Hoje, aposentada, fora do ativismo há quatro anos, Jacqueline Rocha Cortes vive na cidade praiana de Araruama, no estado do Rio de Janeiro, ao lado do marido e dos filhos adotivos – um menino de 14 (“meigo, doce, criativo, reservado, teimoso”) e uma menina de 8 (“falante, conversadeira, inteligente, forte”) – “cuidando da saúde, do coração, da vida”.
MATERNIDADE – Eu sempre quis ser mãe, educar e dar amor. Em 2010, Vitor “desengavetou a ideia”. “Meus filhos nasceram para nós em 2011, quando ele tinha 9 anos e ela tinha 2 anos”, conta Jacque – “coincidência ou não”, no dia dos santos Cosme e Damião. São irmãos biológicos. A ideia inicial era adotar apenas uma criança, mas, diante da realidade – a maioria dos órfãos são crianças negras e com irmãos –, o sonho foi adaptado. Quando foram apresentados à história dos filhos, “choramos diante das fotos e soubemos que eles eram nossos”. “Tudo aquilo já estava escrito; são filhos que vêm por meio de Deus”, diz Jacque.
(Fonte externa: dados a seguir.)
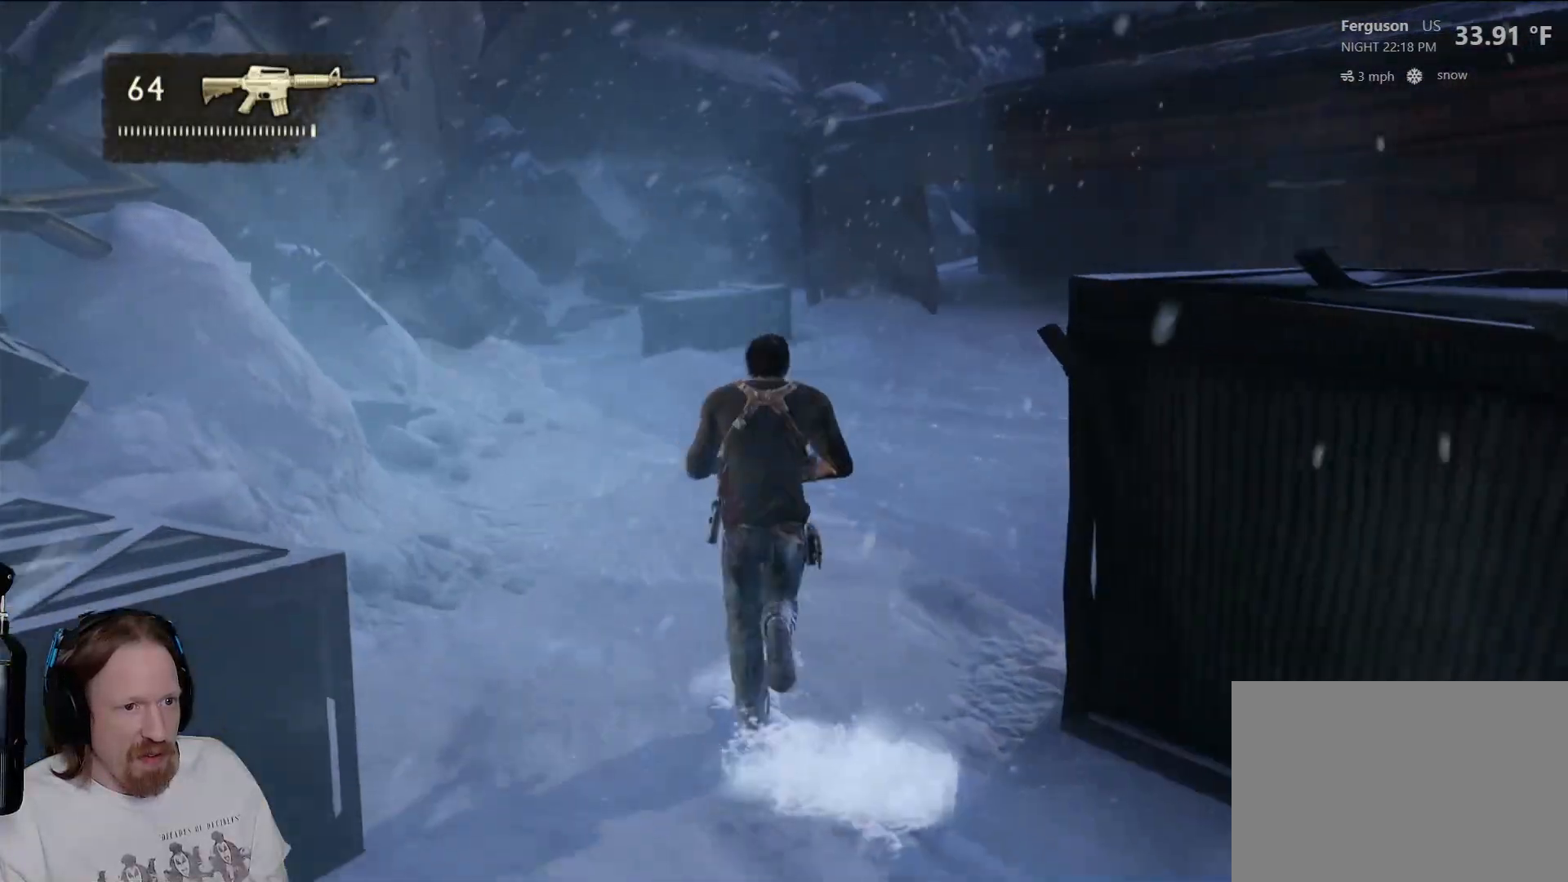
{"buttons": [], "left_stick": "up", "right_stick": "center", "events": []}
A fé move Jacque – uma montanha de força e amor e coragem. Através de todas as revoluções – tal qual o personagem Orlando, de Virginia Woolf, que nasce homem, vive 400 anos e morre mulher, sempre e irremediavelmente detentor de si mesma –, Jacque se mantém constante, “sem estar à mercê do jugo alheio”. Na insistência de ser quem sempre foi.
“Tenho muita fé; tenho Deus no meu coração. Acredito piamente que estou aqui cumprindo uma missão da melhor maneira que posso, com minhas sombras e minhas virtudes. Sou uma pessoa que acerta, que erra, que chora, que ri, que tem alegrias, que tem tristezas, que tem suavidade, que tem agressividade... um ser humano como qualquer outro, que procura tirar das lições o melhor que eu puder”, diz Jacque, passando adiante sua lição universal e contribuindo, sempre, para que o mundo seja um lugar melhor.